Demonstrators were also protesting the government’s handling of the economy as unemployment reaches a record high amid the global economic downturn. Some denounced the so-called Ergenekon probe into a suspected nationalist group accused of conspiring to topple Erdogan’s government.

Erdogan’s opponents have said he wants to make Turkey more overtly Islamic through incremental steps, like failed attempts to end a ban on the Islamic-style headscarf at universities. The ruling Justice and Development Party (AKP) narrowly escaped a ban last year on charges it was undermining Turkey’s secular constitution. “May the hand that touches the judiciary break,” some banners said at the march. The European Union has said Turkey must reform its national charter to guarantee human rights like freedom of religion and expression if it is to make progress in its membership bid.

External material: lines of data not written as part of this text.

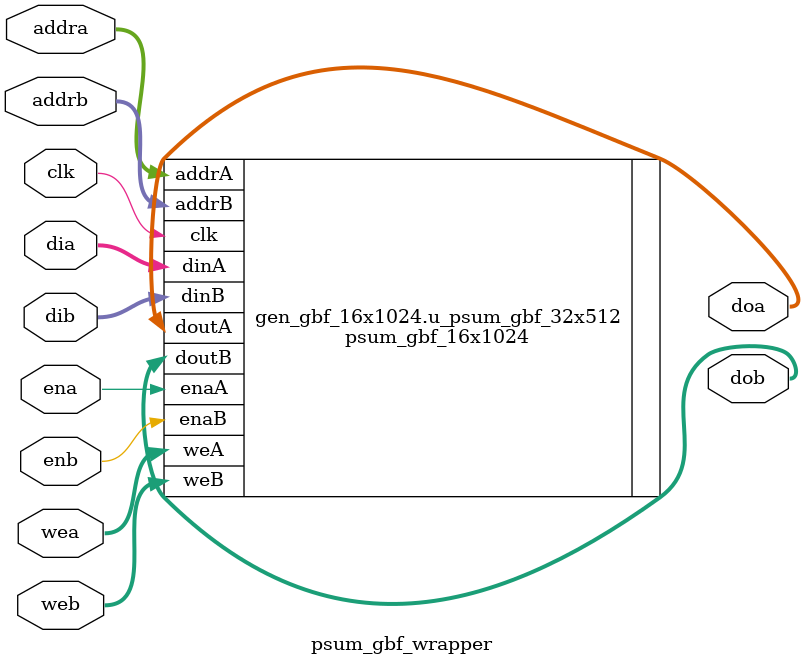
<source format=v>


`timescale 1ns / 1ps

`define FPGA 0
module psum_gbf_wrapper #(parameter NUM_COL     = 32, //Use 16*32 = 512bits DATA BITWIDTH
                parameter COL_WIDTH             = 16,
                parameter DATA_BITWIDTH         = NUM_COL*COL_WIDTH,
                parameter ADDR_BITWIDTH         = 5,
                parameter DEPTH                 = 32 )
              ( input clk, ena, enb, 
                input [NUM_COL-1:0] wea, web,
                input [ADDR_BITWIDTH-1 : 0] addra, addrb,
                input [DATA_BITWIDTH-1 : 0] dia, dib,
                output reg [DATA_BITWIDTH-1 : 0] doa, dob
    );


    `ifdef FPGA
    //------------------------------------------------------------------------+
	// Implement ip generate block ram
	//------------------------------------------------------------------------+
        generate
		if((DATA_BITWIDTH == 512) && (DEPTH == 32)) begin: gen_gbf_16x1024
			psum_gbf_16x1024 u_psum_gbf_32x512( 
				.clk(clk), .enaA(ena), .enaB(enb), .weA(wea), .weB(web),
				.addrA(addra), .addrB(addrb),
				.dinA(dia), .dinB(dib), .doutA(doa), .doutB(dob)
			 );
		end
	    endgenerate
    `else 
    //------------------------------------------------------------------------+
	// Memory modeling
	//------------------------------------------------------------------------+
    reg [DATA_BITWIDTH-1 : 0] mem[0 : DEPTH-1];

    //port A operation : get data from "psum_rf_irrelevant" module :: accumulate the value with update via dia = doa+w_dataa
    always @(posedge clk) begin
        if(ena) begin
            for(i=0;i<NUM_COL;i=i+1) begin
                if(wea[i]) begin
                   mem[addra][i*COL_WIDTH +: COL_WIDTH] <= dia[i*COL_WIDTH +: COL_WIDTH]
                end
            end
            doa <= mem[addra]
        end
    end

    //port B opration : send/get data to/from sram
    always @(posedge clk) begin
        if(enb) begin
            for(i=0;i<NUM_COL;i=i+1) begin
                if(web[i]) begin
                   mem[addrb][i*COL_WIDTH +: COL_WIDTH] <= dib[i*COL_WIDTH +: COL_WIDTH]
                end
            end
            dob <= mem[addrb]
        end
    end


    `endif

endmodule
</source>
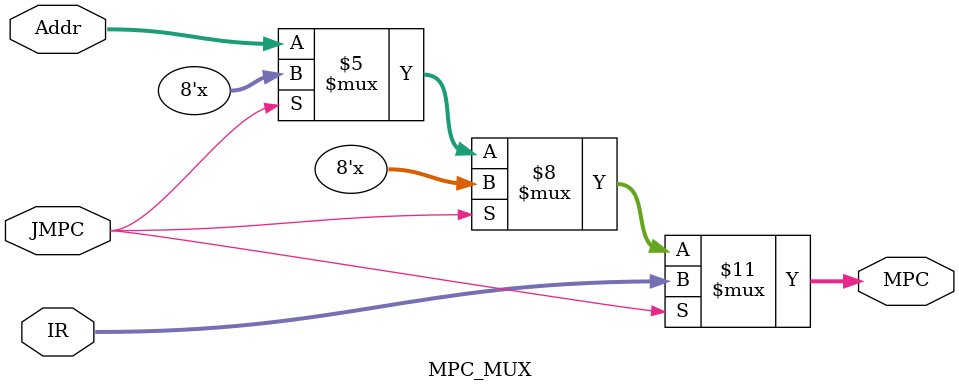
<source format=v>
`timescale 1ns / 1ps
module MPC_MUX(IR,Addr,MPC,JMPC);
	 
	  
	 input[7:0] IR;
	 input[7:0] Addr;
    output reg [7:0] MPC;
    input JMPC;
	 
	 initial begin
		MPC = 8'd0;
	 end
	 
	 always @(*) begin
		if(JMPC)
			MPC = IR;
		else if(~JMPC)
			MPC = Addr;
	end
	 

endmodule

</source>
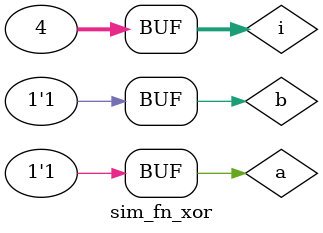
<source format=v>
`include "fn_xor.v"
module sim_fn_xor ;
    integer i;
    reg a,b;
    wire Y;
    fn_xor dut (
        .Y (Y),
        .a (a),
        .b (b)
    );

    initial begin
        $dumpfile("fn_xor.vcd");
        $dumpvars(0);
        for (i=0;i<4;i = i + 1) begin
            {a,b} = i[1:0];
            #10;
        end
    end
endmodule

</source>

The Ankara march was organized by the secularist Ataturk Thought Association, which has been implicated in the Ergenekon investigation.

Gul slams EU Turko-skeptics

ALEPPO (AFP) – Turkish President Abdullah Gul said yesterday that efforts by some European countries to block Ankara’s entry into the 27-member European Union were “unacceptable.” “There has been a unanimous decision [by the Europeans] to start negotiations with Turkey” on its accession to the European Union, Gul told reporters on the sidelines of an official trip to neighboring Syria.

“Any discussion on this is tantamount to violating the decisions taken by the EU and would mean that the decision to start negotiations with Turkey were not sincere, that the heads of state took a decision that did not reflect their intentions,” Gul said.

“It would be unacceptable,” Gul said, referring to France and Germany.

French President Nicolas Sarkozy and German Chancellor Angela Merkel have both recently reiterated their opposition to Turkey’s EU membership and suggested a special status for the Muslim-majority but secular country.

Sarkozy has also said that Ankara did not have the “vocation” needed to join the European bloc and that Europe must have “frontiers.” Turkey began membership talks in 2005, but has so far opened negotiations on only 10 of the 35 policy areas that candidates must complete.